Before even examining them in the context of
on-road vehicles, consider a parallel by thinking about the electrical wiring system in
any private residence - house. Problems are seemingly always kept to a minimum in a
well-maintained home.
- Environment - mostly at its best, all wiring is in
conduit protection in the building walls.
- Abuse - the greatest common abuse is an overloaded
circuit. It results in blown fuses or open circuit breakers.
- Time - almost indefinite.
Problems start when one starts splicing extra
wires and "expanding the system" by disregarding electrical building codes. All
this results in overloaded circuits, unprotected wires, fire hazards, most of the time,
ending in system or building destruction.

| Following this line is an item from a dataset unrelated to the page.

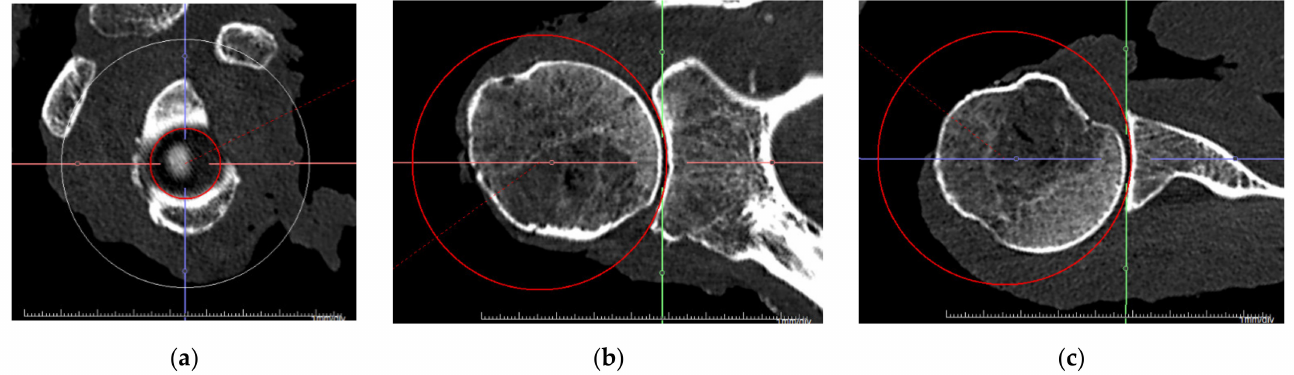
Figure 3. Alignment of a best-fit sphere. The three-dimensional sphere was adjusted to the glenoid surface in a best-fit approach for all three view planes: ( a ) sagittal view; ( b ) coronal view; ( c ) transversal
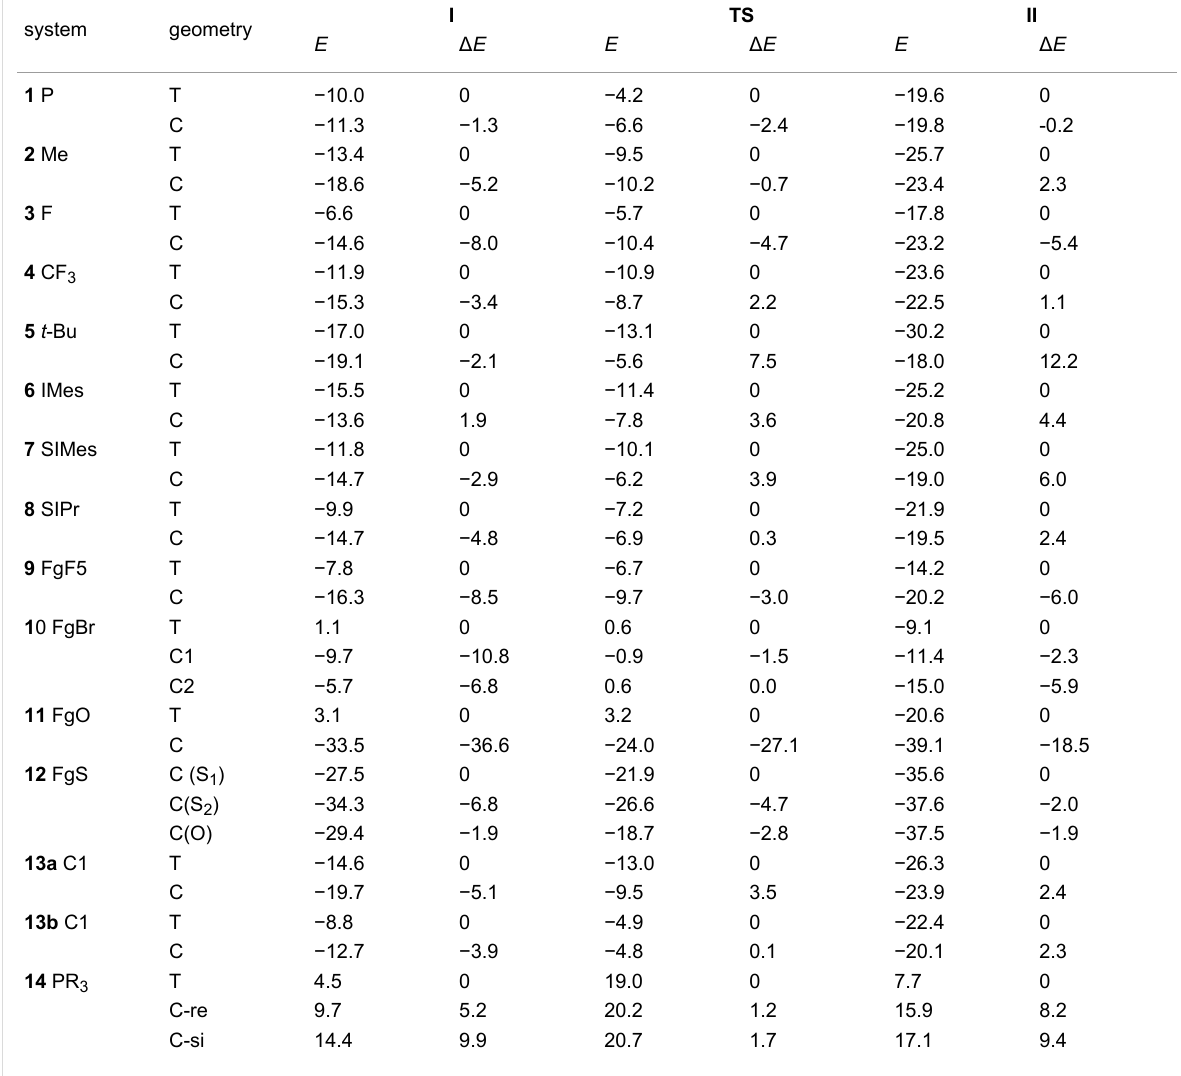
Table 2: Energies ( E) in kcal/mol, of the coordination intermediates, transition states and metallacycles with respect to the 14e species and the unco- ordinated C=C double bond. For each system, the energies of both isomers with the C=C trans or cis to the NHC ligand are reported. For each species, Δ E is the energy difference between the cis and the trans isomer, labeled as C and T, respectively.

Now using that above example of the
buildings wires, put it in the context of a trailers wiring system. Consider
the same three damaging elements:
- ENVIRONMENT
Trailers operate on the countries highways twelve
months of the year in any weather condition. Winter season puts the trailer wiring systems
through the greatest salt attack known throughout history. Eleven times more salt is put
on the highways during the short winter season then the total population of the United
States puts on the table or uses for food preservation and preparation in a year. Unlike
houses that stand still, a moving trailer is under constant and sometimes severe
vibration, therefore the wiring system is exposed to the same vibration.
During the summer months, the wiring is exposed
to the heat and direct sun rays. Environment greatly magnifies any known abuse -
mechanical or design. It finds any unprotected wire end or improper splice and introduces
salt throughout the wiring system. Result - corroded wire, greatly increased resistance
and temperature, all resulting in harness destruction as well as lamp destruction, since
salt creep does not recognize any boundaries other than total exclusion.
- ABUSE
The main groups of abuse are:
Design Abuse
Short cuts in proper choice of wire size.
Short cuts in wire schematics by use of numerous
splices to save a few feet of wire.
"Make shift" splices by twisting wire
ends.
Copper flash aluminum wire.
- TIME
If the abuse and environment form a team - time
becomes the greatest ally in the destruction of a wiring system. It takes but one winter
to destroy wiring systems.
The above discussed damaging elements set the
basic design requirements of proper wiring systems.